MONTRÉAL – Deux enquêteurs de la Commission Charbonneau ont commencé à exposer, jeudi, diverses irrégularités qui ont été constatées dans le processus d’octroi des contrats au Centre universitaire de santé McGill en 2009 et 2010.
Les enquêteurs André Noël et Éric Desaulniers ont rencontré une cinquantaine de personnes directement concernées par le dossier. Pas moins de 15 000 documents ont été transmis à la commission, représentant 40 000 000 de pages, a souligné M. Noël.
«Ce dossier pourrait représenter un des cas de corruption les plus importants dans l’histoire récente du Québec.

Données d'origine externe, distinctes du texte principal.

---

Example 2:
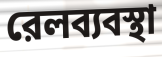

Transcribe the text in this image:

রেলব্যবস্থা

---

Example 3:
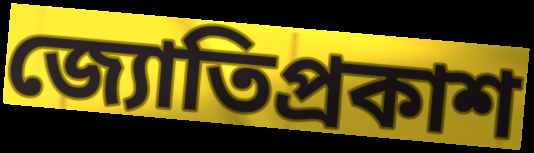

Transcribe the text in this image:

জ্যোতিপ্রকাশ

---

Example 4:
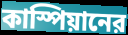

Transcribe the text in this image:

কাস্পিয়ানের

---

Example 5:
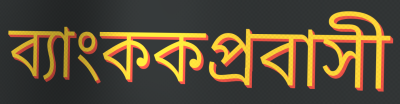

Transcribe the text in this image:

ব্যাংককপ্রবাসী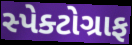
સ્પેક્ટોગ્રાફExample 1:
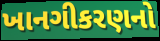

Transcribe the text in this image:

ખાનગીકરણનો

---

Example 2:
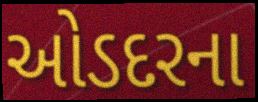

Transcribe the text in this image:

ઓડદરના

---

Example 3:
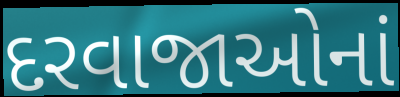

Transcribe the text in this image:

દરવાજાઓનાં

On parle d’une fraude alléguée de 22,5 millions $. À ma connaissance, en termes d’ampleur de corruption, je n’en connais pas d’aussi important», a commenté M. Noël, qui a longtemps été journaliste d’enquête.
M. Noël a souligné qu’un des intérêts du dossier était de voir comment un trio d’hommes a réussi à orienter le processus d’octroi des contrats, malgré le fait qu’ils aient été entourés de plusieurs organismes publics pour surveiller le processus, comme le ministère de la Santé et des Services sociaux, l’Agence des partenariats public-privé (PPP) et la Ville de Montréal.

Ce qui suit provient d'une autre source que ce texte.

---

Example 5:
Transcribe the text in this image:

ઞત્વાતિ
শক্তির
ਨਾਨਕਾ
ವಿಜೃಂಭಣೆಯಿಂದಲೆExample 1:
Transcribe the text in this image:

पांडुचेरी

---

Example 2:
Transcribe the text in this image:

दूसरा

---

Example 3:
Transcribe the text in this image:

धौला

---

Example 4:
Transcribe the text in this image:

«Comment ça se fait que ces trois-là ont réussi à ce point, et de façon très habile _ de façon présumée, parce qu’ils ne sont toujours pas condamnés _ à manipuler ce processus-là pour arriver à leurs fins, c’est-à-dire à octroyer le contrat à SNC-Lavalin», a résumé M. Noël.
Plusieurs irrégularités ont été notées par les deux enquêteurs, qui pointent vers un penchant favorable dès le départ envers SNC-Lavalin et son consortium Groupe immobilier de santé McGill (GISM).
Entre autres, il y a eu des «contacts bilatéraux» entre le Centre universitaire de santé McGill et le consortium SNC-Lavalin-GISM, l’un des deux soumissionnaires. Pierre Duhaime, alors pdg de SNC-Lavalin en 2009, «organise une réception à sa résidence et il invite St. Clair Armitage, qui est le responsable des PPP au CUSM et le bras droit d’Arthur Porter (ex-directeur général du CUSM). Il l’invite chez lui pour célébrer sa nomination chez SNC-Lavalin», a relevé l’enquêteur Noël.
De plus, le consortium rival de SNC-Lavalin, à savoir PCUSM, a été disqualifié assez tôt dans le processus par Arthur Porter, du CUSM, parce qu’il a demandé de remplacer la firme chargée de l’entretien Axima par Dalkia au sein de son propre groupe. Or, M. Noël a noté que selon ses vérifications, un tel remplacement «se fait couramment, c’est régulier, quasi routinier» dans le monde des PPP.
Il ne restait plus qu’un seul soumissionnaire, ce qui a mécontenté le gouvernement du Québec, qui a exigé une lettre de désistement officiel du consortium écarté, afin d’éviter les poursuites. Le consortium s’y est refusé et a transmis une mise en demeure, estimant avoir été disqualifié pour un motif «frivole». Il a fini par réintégrer le processus.
De même, le comité de sélection a choisi d’entendre cinq sous-comités sur six ayant comparé les deux consortiums, alors que le sixième sous-comité, qui devait étudier la solidité financière, n’avait besoin que d’un peu plus de temps pour soumettre son rapport.
«Je ne peux qu’interpréter qu’on n’a pas complété le pointage parce que ce pointage risquait de favoriser PCUSM», le rival de SNC-Lavalin-GISM, en a conclu M. Noël.
De plus, des notes qui avaient été attribuées par des comités ont été modifiées en cours de route, a ajouté l’enquêteur.
De même, Yanaï Elbaz, qui était directeur général adjoint et responsable de la planification, du redéploiement et de l’immobilier, a donné des croquis du consortium rival à SNC-Lavalin, a signalé M. Noël.
Le témoignage de MM. Noël et Desaulniers se poursuivra vendredi.